== GOAL OF THE EXERCISE ==
Return the lines below unchanged, from the first one through the line that contains "crop: left 28.64%, top", including both ends.

== RECORDS SHOWN ==
################

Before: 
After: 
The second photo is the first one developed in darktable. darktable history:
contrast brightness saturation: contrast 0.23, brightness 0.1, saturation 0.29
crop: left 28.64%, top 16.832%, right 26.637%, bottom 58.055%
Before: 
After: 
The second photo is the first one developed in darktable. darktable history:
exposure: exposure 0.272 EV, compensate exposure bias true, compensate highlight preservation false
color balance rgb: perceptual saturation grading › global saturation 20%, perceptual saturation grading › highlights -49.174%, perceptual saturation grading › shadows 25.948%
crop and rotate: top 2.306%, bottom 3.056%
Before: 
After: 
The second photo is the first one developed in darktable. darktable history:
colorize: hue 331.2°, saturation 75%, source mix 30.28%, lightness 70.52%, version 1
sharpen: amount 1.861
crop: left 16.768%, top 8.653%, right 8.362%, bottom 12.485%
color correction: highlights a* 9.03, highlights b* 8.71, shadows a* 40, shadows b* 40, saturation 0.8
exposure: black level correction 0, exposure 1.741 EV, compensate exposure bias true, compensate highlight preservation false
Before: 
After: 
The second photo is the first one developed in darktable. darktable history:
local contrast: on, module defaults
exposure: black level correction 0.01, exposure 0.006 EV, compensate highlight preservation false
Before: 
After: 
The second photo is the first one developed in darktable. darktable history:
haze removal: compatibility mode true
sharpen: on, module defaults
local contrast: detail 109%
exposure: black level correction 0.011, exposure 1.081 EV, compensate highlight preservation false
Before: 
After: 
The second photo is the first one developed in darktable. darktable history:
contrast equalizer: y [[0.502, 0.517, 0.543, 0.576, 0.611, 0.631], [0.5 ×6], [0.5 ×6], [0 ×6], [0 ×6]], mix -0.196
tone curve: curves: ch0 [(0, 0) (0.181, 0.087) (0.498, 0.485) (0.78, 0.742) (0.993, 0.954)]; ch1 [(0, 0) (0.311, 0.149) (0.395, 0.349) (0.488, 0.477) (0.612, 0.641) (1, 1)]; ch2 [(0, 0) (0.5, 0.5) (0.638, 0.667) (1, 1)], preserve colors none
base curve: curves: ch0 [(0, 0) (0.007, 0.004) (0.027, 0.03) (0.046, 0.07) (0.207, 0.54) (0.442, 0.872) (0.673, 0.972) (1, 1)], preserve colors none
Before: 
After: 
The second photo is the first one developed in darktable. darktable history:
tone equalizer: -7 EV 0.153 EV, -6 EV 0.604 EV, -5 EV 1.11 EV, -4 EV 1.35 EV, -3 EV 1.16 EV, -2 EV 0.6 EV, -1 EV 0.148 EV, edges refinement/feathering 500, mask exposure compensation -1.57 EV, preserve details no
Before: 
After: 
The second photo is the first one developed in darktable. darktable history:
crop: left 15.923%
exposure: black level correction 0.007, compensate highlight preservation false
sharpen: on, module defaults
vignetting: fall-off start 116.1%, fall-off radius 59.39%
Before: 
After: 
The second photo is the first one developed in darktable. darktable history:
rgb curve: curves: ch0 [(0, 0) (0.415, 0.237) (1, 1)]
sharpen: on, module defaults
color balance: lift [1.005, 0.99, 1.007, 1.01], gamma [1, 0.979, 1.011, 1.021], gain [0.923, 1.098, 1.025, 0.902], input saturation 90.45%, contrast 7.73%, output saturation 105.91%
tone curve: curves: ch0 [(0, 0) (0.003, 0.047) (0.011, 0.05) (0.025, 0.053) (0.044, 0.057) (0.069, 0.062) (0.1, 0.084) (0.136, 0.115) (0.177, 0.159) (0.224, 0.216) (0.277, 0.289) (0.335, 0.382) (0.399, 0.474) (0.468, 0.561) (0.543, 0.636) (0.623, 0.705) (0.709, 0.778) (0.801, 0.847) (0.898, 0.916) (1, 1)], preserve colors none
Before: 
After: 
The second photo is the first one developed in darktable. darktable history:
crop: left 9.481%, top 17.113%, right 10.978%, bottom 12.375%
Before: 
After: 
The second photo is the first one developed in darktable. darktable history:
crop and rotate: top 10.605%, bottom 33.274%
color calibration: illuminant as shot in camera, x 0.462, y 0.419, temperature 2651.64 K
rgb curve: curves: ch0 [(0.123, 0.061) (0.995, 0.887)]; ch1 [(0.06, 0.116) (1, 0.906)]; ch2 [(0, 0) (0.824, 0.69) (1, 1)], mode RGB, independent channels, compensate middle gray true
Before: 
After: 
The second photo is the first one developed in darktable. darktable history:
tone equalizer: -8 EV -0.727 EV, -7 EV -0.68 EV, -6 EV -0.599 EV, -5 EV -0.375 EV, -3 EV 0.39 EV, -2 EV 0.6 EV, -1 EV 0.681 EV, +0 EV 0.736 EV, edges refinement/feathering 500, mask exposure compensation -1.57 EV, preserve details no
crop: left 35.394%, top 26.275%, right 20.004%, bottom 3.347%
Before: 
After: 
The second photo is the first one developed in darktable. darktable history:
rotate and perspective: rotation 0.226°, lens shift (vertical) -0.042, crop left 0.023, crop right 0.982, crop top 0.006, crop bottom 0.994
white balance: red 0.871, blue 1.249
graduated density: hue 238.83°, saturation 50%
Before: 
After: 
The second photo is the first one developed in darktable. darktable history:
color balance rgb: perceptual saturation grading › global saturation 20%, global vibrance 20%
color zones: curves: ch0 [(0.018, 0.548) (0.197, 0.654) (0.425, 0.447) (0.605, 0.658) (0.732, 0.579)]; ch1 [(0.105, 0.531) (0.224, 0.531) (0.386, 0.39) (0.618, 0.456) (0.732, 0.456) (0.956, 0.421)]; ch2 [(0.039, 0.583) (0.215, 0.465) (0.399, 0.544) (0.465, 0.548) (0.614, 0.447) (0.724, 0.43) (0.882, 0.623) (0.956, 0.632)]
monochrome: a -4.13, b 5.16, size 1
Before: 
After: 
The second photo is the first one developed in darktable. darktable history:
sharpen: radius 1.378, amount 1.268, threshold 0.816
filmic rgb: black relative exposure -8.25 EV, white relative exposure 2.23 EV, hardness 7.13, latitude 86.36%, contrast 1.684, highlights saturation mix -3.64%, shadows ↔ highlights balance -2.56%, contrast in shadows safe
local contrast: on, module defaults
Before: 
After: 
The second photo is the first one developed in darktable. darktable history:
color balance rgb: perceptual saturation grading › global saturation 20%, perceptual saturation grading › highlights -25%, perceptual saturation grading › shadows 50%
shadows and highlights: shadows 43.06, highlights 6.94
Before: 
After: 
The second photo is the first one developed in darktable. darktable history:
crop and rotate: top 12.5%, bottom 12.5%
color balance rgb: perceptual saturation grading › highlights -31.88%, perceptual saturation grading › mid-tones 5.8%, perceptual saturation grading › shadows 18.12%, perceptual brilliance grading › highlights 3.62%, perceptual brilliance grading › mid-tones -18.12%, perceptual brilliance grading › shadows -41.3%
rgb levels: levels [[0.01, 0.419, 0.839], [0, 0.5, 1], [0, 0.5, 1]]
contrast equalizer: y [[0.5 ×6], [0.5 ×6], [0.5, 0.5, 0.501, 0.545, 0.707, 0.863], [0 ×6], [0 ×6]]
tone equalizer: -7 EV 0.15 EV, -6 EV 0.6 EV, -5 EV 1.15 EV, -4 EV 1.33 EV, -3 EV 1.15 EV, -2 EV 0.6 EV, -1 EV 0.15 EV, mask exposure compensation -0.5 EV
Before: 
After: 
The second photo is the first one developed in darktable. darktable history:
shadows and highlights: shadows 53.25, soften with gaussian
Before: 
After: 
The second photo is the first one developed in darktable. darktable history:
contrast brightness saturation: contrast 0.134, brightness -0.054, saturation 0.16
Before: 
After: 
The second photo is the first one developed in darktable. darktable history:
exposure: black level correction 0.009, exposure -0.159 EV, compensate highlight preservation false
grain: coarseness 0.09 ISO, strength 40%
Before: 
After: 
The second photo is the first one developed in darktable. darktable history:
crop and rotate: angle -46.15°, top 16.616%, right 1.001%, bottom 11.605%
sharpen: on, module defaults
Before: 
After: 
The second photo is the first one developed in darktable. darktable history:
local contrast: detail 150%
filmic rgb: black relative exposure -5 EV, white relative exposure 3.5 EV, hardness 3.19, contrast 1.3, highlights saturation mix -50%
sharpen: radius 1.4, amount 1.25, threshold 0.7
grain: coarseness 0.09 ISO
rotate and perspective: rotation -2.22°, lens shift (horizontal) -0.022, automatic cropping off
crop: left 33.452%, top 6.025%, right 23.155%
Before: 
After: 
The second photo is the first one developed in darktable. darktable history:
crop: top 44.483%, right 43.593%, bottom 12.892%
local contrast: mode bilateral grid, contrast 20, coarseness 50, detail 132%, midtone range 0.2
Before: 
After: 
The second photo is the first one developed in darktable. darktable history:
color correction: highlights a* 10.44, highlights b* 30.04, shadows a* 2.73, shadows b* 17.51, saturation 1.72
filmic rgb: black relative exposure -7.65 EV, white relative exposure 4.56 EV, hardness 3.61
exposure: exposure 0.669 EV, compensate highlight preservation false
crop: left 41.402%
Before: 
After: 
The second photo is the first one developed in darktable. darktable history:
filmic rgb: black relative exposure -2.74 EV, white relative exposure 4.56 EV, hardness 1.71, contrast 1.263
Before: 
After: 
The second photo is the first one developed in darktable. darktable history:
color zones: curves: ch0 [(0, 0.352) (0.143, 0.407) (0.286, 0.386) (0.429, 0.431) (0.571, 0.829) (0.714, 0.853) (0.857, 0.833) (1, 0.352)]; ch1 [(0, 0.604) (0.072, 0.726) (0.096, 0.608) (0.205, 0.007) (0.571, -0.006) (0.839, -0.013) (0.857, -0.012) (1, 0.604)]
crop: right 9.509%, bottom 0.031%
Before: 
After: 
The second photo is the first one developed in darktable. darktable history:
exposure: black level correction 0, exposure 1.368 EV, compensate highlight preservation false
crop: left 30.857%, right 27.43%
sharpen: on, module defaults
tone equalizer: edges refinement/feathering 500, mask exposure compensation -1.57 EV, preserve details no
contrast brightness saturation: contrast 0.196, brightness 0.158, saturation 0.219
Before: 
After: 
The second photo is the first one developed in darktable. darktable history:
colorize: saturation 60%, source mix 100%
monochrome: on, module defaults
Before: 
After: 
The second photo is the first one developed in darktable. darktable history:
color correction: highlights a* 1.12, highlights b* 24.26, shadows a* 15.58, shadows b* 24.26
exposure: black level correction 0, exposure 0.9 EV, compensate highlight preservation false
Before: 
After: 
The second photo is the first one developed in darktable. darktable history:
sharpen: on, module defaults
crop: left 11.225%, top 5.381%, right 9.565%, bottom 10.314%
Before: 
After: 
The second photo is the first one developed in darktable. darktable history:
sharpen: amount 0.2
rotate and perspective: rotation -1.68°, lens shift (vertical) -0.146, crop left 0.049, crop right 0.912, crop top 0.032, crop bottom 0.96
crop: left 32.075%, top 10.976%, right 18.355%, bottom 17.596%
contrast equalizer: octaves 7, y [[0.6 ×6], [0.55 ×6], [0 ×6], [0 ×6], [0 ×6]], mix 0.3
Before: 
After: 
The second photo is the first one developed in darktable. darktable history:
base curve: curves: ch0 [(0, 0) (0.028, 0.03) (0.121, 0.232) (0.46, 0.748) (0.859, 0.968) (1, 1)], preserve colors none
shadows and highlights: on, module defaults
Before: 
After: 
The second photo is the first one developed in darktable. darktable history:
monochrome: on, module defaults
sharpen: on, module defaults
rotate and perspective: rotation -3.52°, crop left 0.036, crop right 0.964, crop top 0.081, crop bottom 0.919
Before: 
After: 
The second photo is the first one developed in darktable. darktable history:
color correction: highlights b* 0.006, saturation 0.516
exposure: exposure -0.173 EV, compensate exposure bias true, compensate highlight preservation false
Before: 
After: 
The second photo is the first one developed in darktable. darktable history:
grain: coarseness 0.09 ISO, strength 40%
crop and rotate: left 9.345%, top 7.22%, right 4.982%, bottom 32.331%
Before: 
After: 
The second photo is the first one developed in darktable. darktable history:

################

== ANSWER TO THE EXERCISE ==
Before: 
After: 
The second photo is the first one developed in darktable. darktable history:
contrast brightness saturation: contrast 0.23, brightness 0.1, saturation 0.29
crop: left 28.64%, top 16.832%, right 26.637%, bottom 58.055%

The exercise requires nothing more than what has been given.